| 年月日 | 1998年04月15日 |
|---|---|
| 書店 | 講談社 |
| 著者 | 恩田 陸 |
| ジャンル | ミステリ? |
| 本の出所 | 図書館 |
『光の帝国』の隣りにあったので、何気なく一緒に借りてきました。この本の方が私の好みです。

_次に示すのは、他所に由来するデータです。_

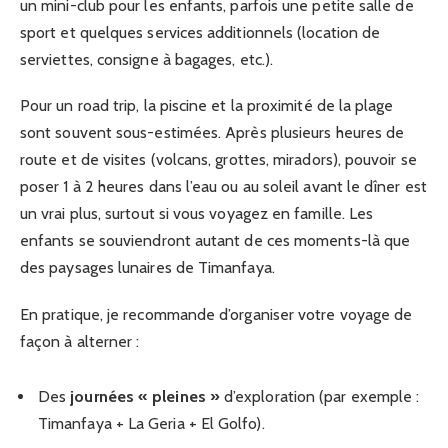
un mini-club pour les enfants, parfois une petite salle de
sport et quelques services additionnels (location de
serviettes, consigne à bagages, etc.).
Pour un road trip, la piscine et la proximité de la plage
sont souvent sous-estimées. Après plusieurs heures de
route et de visites (volcans, grottes, miradors), pouvoir se
poser 1 à 2 heures dans l’eau ou au soleil avant le dîner est
un vrai plus, surtout si vous voyagez en famille. Les
enfants se souviendront autant de ces moments-là que
des paysages lunaires de Timanfaya.
En pratique, je recommande d’organiser votre voyage de
façon à alterner :
Des
journées « pleines »
d’exploration (par exemple :
Timanfaya + La Geria + El Golfo).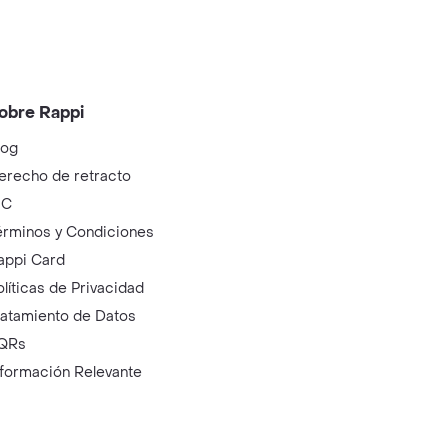
obre Rappi
log
erecho de retracto
IC
érminos y Condiciones
appi Card
olíticas de Privacidad
ratamiento de Datos
QRs
nformación Relevante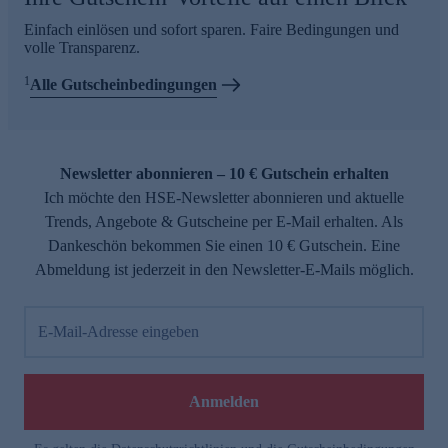
Einfach einlösen und sofort sparen. Faire Bedingungen und
volle Transparenz.
1
Alle Gutscheinbedingungen
Newsletter abonnieren – 10 € Gutschein erhalten
Ich möchte den HSE-Newsletter abonnieren und aktuelle
Trends, Angebote & Gutscheine per E-Mail erhalten. Als
Dankeschön bekommen Sie einen 10 € Gutschein. Eine
Abmeldung ist jederzeit in den Newsletter-E-Mails möglich.
E-Mail-Adresse eingeben
Anmelden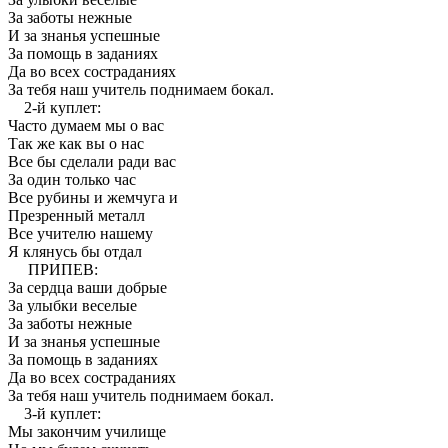
За заботы нежные
И за знанья успешные
За помощь в заданиях
Да во всех состраданиях
За тебя наш учитель поднимаем бокал.
2-й куплет:
Часто думаем мы о вас
Так же как вы о нас
Все бы сделали ради вас
За один только час
Все рубины и жемчуга и
Презренный металл
Все учителю нашему
Я клянусь бы отдал
ПРИПЕВ:
За сердца ваши добрые
За улыбки веселые
За заботы нежные
И за знанья успешные
За помощь в заданиях
Да во всех состраданиях
За тебя наш учитель поднимаем бокал.
3-й куплет:
Мы закончим училище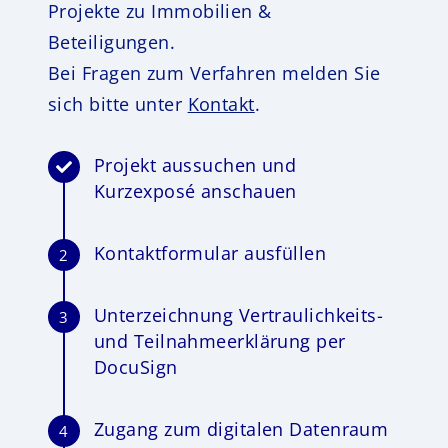
Projekte zu Immobilien &
Beteiligungen.
Bei Fragen zum Verfahren melden Sie
sich bitte unter
Kontakt
.
Projekt aussuchen und
Kurzexposé anschauen
Kontaktformular ausfüllen
2
Unterzeichnung Vertraulichkeits-
3
und Teilnahmeerklärung per
DocuSign
Zugang zum digitalen Datenraum
4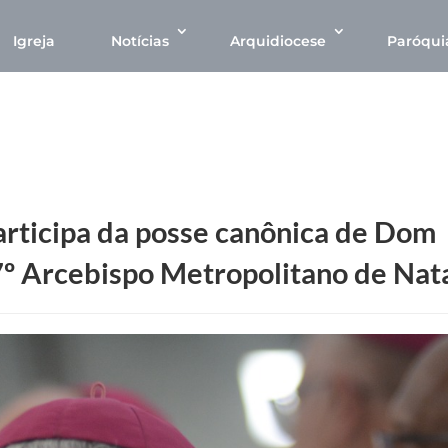
Igreja
Notícias
Arquidiocese
Paróqui
rticipa da posse canônica de Dom
7º Arcebispo Metropolitano de Nata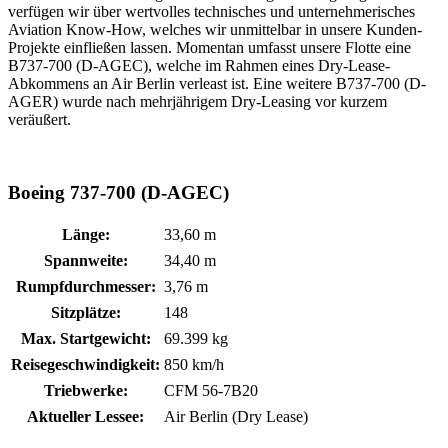
verfügen wir über wertvolles technisches und unternehmerisches
Aviation Know-How, welches wir unmittelbar in unsere Kunden-
Projekte einfließen lassen. Momentan umfasst unsere Flotte eine
B737-700 (D-AGEC), welche im Rahmen eines Dry-Lease-
Abkommens an Air Berlin verleast ist. Eine weitere B737-700 (D-
AGER) wurde nach mehrjährigem Dry-Leasing vor kurzem
veräußert.
Boeing 737-700 (D-AGEC)
Länge:
33,60 m
Spannweite:
34,40 m
Rumpfdurchmesser:
3,76 m
Sitzplätze:
148
Max. Startgewicht:
69.399 kg
Reisegeschwindigkeit:
850 km/h
Triebwerke:
CFM 56-7B20
Aktueller Lessee:
Air Berlin (Dry Lease)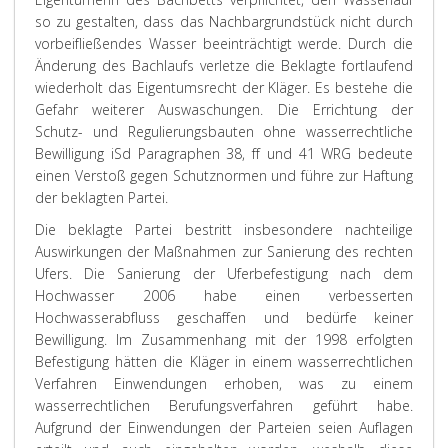
so zu gestalten, dass das Nachbargrundstück nicht durch
vorbeifließendes Wasser beeinträchtigt werde. Durch die
Änderung des Bachlaufs verletze die Beklagte fortlaufend
wiederholt das Eigentumsrecht der Kläger. Es bestehe die
Gefahr weiterer Auswaschungen. Die Errichtung der
Schutz- und Regulierungsbauten ohne wasserrechtliche
Bewilligung iSd Paragraphen 38, ff und 41 WRG bedeute
einen Verstoß gegen Schutznormen und führe zur Haftung
der beklagten Partei.
Die
beklagte Partei
bestritt insbesondere nachteilige
Auswirkungen der Maßnahmen zur Sanierung des rechten
Ufers. Die Sanierung der Uferbefestigung nach dem
Hochwasser 2006 habe einen verbesserten
Hochwasserabfluss geschaffen und bedürfe keiner
Bewilligung. Im Zusammenhang mit der 1998 erfolgten
Befestigung hätten die Kläger in einem wasserrechtlichen
Verfahren Einwendungen erhoben, was zu einem
wasserrechtlichen Berufungsverfahren geführt habe.
Aufgrund der Einwendungen der Parteien seien Auflagen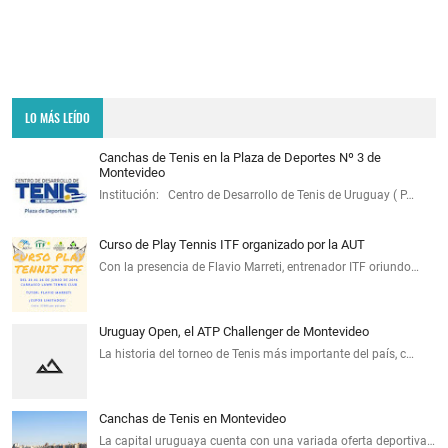
LO MÁS LEÍDO
Canchas de Tenis en la Plaza de Deportes Nº 3 de
Montevideo
Institución: Centro de Desarrollo de Tenis de Uruguay ( P…
Curso de Play Tennis ITF organizado por la AUT
Con la presencia de Flavio Marreti, entrenador ITF oriundo…
Uruguay Open, el ATP Challenger de Montevideo
La historia del torneo de Tenis más importante del país, c…
Canchas de Tenis en Montevideo
La capital uruguaya cuenta con una variada oferta deportiva…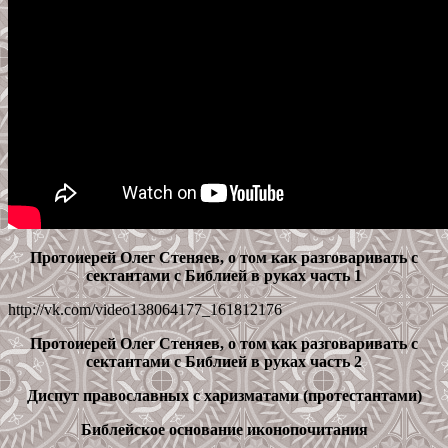
Протоиерей Олег Стеняев, о том как разговаривать с
сектантами с Библией в руках часть 1
http://vk.com/video138064177_161812176
Протоиерей Олег Стеняев, о том как разговаривать с
сектантами с Библией в руках часть 2
Диспут православных с харизматами (протестантами)
Библейское основание иконопочитания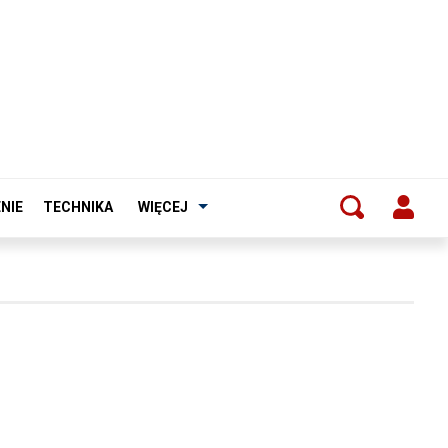
NIE
TECHNIKA
WIĘCEJ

口コミで広がり、一般の出版ルートには乗らない荒削りな『三月は深き紅の淵を』という本にまつわるミステリー四部作です。第三部まではもろに私好みで絶賛だったのですが、第四部が難しすぎて結局全体の謎を解けないまま本の方から切り捨てられてしまった感触です。数回読み返したのですが、メモを取って付箋を貼って読んでも意味がわかりませんでした。たぶん、わからないって一度思いこんでしまって自分自身でも本に対して壁を作ったのだとは思うのですが、本の中で語られる恩田さんの美学や哲学からすると私のような読者は必要ないってことかもしれないと落ち込んでしまいました。
文章中に、自分の持っている物語を求めて本を読むといった意味の言葉があり、共感しました。だから、いい本とか為になる本っていうのではなくて、自分が求めているのは近い感覚で書かれた本なのかもしれません。